## ACTION ITEM
Set down the entries once more, exactly as they are written.

## MATERIAL FOR THIS TASK

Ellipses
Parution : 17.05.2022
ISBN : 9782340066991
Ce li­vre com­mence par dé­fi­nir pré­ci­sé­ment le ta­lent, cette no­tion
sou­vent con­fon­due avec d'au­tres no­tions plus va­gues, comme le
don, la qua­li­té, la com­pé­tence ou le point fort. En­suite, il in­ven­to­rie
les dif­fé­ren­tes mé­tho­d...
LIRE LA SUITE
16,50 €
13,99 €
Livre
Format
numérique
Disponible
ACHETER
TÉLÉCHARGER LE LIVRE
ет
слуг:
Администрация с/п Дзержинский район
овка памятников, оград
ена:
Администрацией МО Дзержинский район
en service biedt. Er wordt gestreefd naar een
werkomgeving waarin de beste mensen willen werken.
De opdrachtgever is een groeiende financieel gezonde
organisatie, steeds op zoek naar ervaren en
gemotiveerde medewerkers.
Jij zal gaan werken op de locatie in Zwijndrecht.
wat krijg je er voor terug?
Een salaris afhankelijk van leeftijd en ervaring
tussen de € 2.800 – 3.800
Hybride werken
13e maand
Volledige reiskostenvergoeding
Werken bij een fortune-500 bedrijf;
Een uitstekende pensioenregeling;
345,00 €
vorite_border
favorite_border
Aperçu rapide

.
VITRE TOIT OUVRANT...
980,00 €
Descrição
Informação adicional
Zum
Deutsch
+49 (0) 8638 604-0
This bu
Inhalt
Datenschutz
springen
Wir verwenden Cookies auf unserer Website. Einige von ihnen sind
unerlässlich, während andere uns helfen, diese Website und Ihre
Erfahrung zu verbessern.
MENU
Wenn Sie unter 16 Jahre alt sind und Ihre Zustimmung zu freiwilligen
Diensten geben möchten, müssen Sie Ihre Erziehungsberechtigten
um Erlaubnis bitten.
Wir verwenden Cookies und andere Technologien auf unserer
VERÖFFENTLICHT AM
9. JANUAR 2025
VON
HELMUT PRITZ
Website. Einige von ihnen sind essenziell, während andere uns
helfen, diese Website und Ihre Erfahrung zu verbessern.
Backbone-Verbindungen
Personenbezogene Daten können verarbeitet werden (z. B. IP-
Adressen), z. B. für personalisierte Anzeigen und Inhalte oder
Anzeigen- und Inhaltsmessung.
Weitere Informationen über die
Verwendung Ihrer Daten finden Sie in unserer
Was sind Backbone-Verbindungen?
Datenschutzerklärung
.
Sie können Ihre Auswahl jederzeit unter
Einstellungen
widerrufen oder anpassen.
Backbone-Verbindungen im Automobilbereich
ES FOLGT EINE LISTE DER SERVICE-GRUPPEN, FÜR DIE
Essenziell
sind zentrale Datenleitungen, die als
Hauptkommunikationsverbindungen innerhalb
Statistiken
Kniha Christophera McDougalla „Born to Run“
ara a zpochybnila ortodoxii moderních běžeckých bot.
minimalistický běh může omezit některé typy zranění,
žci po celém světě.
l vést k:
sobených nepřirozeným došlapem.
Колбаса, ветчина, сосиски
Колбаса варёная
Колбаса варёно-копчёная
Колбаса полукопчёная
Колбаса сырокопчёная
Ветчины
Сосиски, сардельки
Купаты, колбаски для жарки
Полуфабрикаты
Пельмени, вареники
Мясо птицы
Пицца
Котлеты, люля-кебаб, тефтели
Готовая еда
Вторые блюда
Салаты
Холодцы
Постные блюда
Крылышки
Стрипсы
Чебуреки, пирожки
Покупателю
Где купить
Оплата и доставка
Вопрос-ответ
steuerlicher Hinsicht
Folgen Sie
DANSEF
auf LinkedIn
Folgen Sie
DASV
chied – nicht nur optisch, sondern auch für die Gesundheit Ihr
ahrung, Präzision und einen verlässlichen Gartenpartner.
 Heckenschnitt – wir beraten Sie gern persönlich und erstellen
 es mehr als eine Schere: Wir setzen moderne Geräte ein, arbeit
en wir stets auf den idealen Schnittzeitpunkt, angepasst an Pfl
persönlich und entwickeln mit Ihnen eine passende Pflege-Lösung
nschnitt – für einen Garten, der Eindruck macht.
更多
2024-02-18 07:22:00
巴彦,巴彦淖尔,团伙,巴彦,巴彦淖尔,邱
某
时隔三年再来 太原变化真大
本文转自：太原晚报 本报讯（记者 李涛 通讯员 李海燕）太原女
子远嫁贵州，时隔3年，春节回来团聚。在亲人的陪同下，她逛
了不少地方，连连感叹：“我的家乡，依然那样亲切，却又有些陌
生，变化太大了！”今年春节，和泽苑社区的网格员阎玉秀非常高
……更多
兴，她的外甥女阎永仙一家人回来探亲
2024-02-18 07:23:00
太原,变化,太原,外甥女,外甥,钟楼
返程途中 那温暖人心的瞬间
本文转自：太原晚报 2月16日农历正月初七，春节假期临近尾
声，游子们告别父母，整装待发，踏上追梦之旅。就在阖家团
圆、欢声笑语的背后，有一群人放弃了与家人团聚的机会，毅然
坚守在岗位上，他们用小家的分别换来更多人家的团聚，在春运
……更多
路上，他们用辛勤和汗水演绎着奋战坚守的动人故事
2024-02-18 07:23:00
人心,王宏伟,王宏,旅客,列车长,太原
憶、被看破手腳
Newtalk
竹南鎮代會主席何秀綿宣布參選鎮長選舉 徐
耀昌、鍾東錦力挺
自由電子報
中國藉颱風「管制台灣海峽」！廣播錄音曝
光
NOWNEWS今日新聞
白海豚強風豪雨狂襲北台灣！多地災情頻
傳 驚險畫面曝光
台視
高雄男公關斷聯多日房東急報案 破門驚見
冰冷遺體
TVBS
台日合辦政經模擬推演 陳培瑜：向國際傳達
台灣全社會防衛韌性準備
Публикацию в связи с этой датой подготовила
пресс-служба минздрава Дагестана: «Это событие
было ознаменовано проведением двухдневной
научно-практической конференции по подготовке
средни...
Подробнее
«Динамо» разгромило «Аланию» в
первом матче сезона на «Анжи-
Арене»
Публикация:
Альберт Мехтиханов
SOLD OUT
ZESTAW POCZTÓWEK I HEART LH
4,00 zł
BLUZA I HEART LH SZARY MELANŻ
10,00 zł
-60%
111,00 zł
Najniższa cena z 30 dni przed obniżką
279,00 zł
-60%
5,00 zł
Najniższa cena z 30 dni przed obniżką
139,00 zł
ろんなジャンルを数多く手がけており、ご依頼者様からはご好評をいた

## ANSWER AREA
Ellipses
Parution : 17.05.2022
ISBN : 9782340066991
Ce li­vre com­mence par dé­fi­nir pré­ci­sé­ment le ta­lent, cette no­tion
sou­vent con­fon­due avec d'au­tres no­tions plus va­gues, comme le
don, la qua­li­té, la com­pé­tence ou le point fort. En­suite, il in­ven­to­rie
les dif­fé­ren­tes mé­tho­d...
LIRE LA SUITE
16,50 €
13,99 €
Livre
Format
numérique
Disponible
ACHETER
TÉLÉCHARGER LE LIVRE
ет
слуг:
Администрация с/п Дзержинский район
овка памятников, оград
ена:
Администрацией МО Дзержинский район
en service biedt. Er wordt gestreefd naar een
werkomgeving waarin de beste mensen willen werken.
De opdrachtgever is een groeiende financieel gezonde
organisatie, steeds op zoek naar ervaren en
gemotiveerde medewerkers.
Jij zal gaan werken op de locatie in Zwijndrecht.
wat krijg je er voor terug?
Een salaris afhankelijk van leeftijd en ervaring
tussen de € 2.800 – 3.800
Hybride werken
13e maand
Volledige reiskostenvergoeding
Werken bij een fortune-500 bedrijf;
Een uitstekende pensioenregeling;
345,00 €
vorite_border
favorite_border
Aperçu rapide

.
VITRE TOIT OUVRANT...
980,00 €
Descrição
Informação adicional
Zum
Deutsch
+49 (0) 8638 604-0
This bu
Inhalt
Datenschutz
springen
Wir verwenden Cookies auf unserer Website. Einige von ihnen sind
unerlässlich, während andere uns helfen, diese Website und Ihre
Erfahrung zu verbessern.
MENU
Wenn Sie unter 16 Jahre alt sind und Ihre Zustimmung zu freiwilligen
Diensten geben möchten, müssen Sie Ihre Erziehungsberechtigten
um Erlaubnis bitten.
Wir verwenden Cookies und andere Technologien auf unserer
VERÖFFENTLICHT AM
9. JANUAR 2025
VON
HELMUT PRITZ
Website. Einige von ihnen sind essenziell, während andere uns
helfen, diese Website und Ihre Erfahrung zu verbessern.
Backbone-Verbindungen
Personenbezogene Daten können verarbeitet werden (z. B. IP-
Adressen), z. B. für personalisierte Anzeigen und Inhalte oder
Anzeigen- und Inhaltsmessung.
Weitere Informationen über die
Verwendung Ihrer Daten finden Sie in unserer
Was sind Backbone-Verbindungen?
Datenschutzerklärung
.
Sie können Ihre Auswahl jederzeit unter
Einstellungen
widerrufen oder anpassen.
Backbone-Verbindungen im Automobilbereich
ES FOLGT EINE LISTE DER SERVICE-GRUPPEN, FÜR DIE
Essenziell
sind zentrale Datenleitungen, die als
Hauptkommunikationsverbindungen innerhalb
Statistiken
Kniha Christophera McDougalla „Born to Run“
ara a zpochybnila ortodoxii moderních běžeckých bot.
minimalistický běh může omezit některé typy zranění,
žci po celém světě.
l vést k:
sobených nepřirozeným došlapem.
Колбаса, ветчина, сосиски
Колбаса варёная
Колбаса варёно-копчёная
Колбаса полукопчёная
Колбаса сырокопчёная
Ветчины
Сосиски, сардельки
Купаты, колбаски для жарки
Полуфабрикаты
Пельмени, вареники
Мясо птицы
Пицца
Котлеты, люля-кебаб, тефтели
Готовая еда
Вторые блюда
Салаты
Холодцы
Постные блюда
Крылышки
Стрипсы
Чебуреки, пирожки
Покупателю
Где купить
Оплата и доставка
Вопрос-ответ
steuerlicher Hinsicht
Folgen Sie
DANSEF
auf LinkedIn
Folgen Sie
DASV
chied – nicht nur optisch, sondern auch für die Gesundheit Ihr
ahrung, Präzision und einen verlässlichen Gartenpartner.
 Heckenschnitt – wir beraten Sie gern persönlich und erstellen
 es mehr als eine Schere: Wir setzen moderne Geräte ein, arbeit
en wir stets auf den idealen Schnittzeitpunkt, angepasst an Pfl
persönlich und entwickeln mit Ihnen eine passende Pflege-Lösung
nschnitt – für einen Garten, der Eindruck macht.
更多
2024-02-18 07:22:00
巴彦,巴彦淖尔,团伙,巴彦,巴彦淖尔,邱
某
时隔三年再来 太原变化真大
本文转自：太原晚报 本报讯（记者 李涛 通讯员 李海燕）太原女
子远嫁贵州，时隔3年，春节回来团聚。在亲人的陪同下，她逛
了不少地方，连连感叹：“我的家乡，依然那样亲切，却又有些陌
生，变化太大了！”今年春节，和泽苑社区的网格员阎玉秀非常高
……更多
兴，她的外甥女阎永仙一家人回来探亲
2024-02-18 07:23:00
太原,变化,太原,外甥女,外甥,钟楼
返程途中 那温暖人心的瞬间
本文转自：太原晚报 2月16日农历正月初七，春节假期临近尾
声，游子们告别父母，整装待发，踏上追梦之旅。就在阖家团
圆、欢声笑语的背后，有一群人放弃了与家人团聚的机会，毅然
坚守在岗位上，他们用小家的分别换来更多人家的团聚，在春运
……更多
路上，他们用辛勤和汗水演绎着奋战坚守的动人故事
2024-02-18 07:23:00
人心,王宏伟,王宏,旅客,列车长,太原
憶、被看破手腳
Newtalk
竹南鎮代會主席何秀綿宣布參選鎮長選舉 徐
耀昌、鍾東錦力挺
自由電子報
中國藉颱風「管制台灣海峽」！廣播錄音曝
光
NOWNEWS今日新聞
白海豚強風豪雨狂襲北台灣！多地災情頻
傳 驚險畫面曝光
台視
高雄男公關斷聯多日房東急報案 破門驚見
冰冷遺體
TVBS
台日合辦政經模擬推演 陳培瑜：向國際傳達
台灣全社會防衛韌性準備
Публикацию в связи с этой датой подготовила
пресс-служба минздрава Дагестана: «Это событие
было ознаменовано проведением двухдневной
научно-практической конференции по подготовке
средни...
Подробнее
«Динамо» разгромило «Аланию» в
первом матче сезона на «Анжи-
Арене»
Публикация:
Альберт Мехтиханов
SOLD OUT
ZESTAW POCZTÓWEK I HEART LH
4,00 zł
BLUZA I HEART LH SZARY MELANŻ
10,00 zł
-60%
111,00 zł
Najniższa cena z 30 dni przed obniżką
279,00 zł
-60%
5,00 zł
Najniższa cena z 30 dni przed obniżką
139,00 zł
ろんなジャンルを数多く手がけており、ご依頼者様からはご好評をいた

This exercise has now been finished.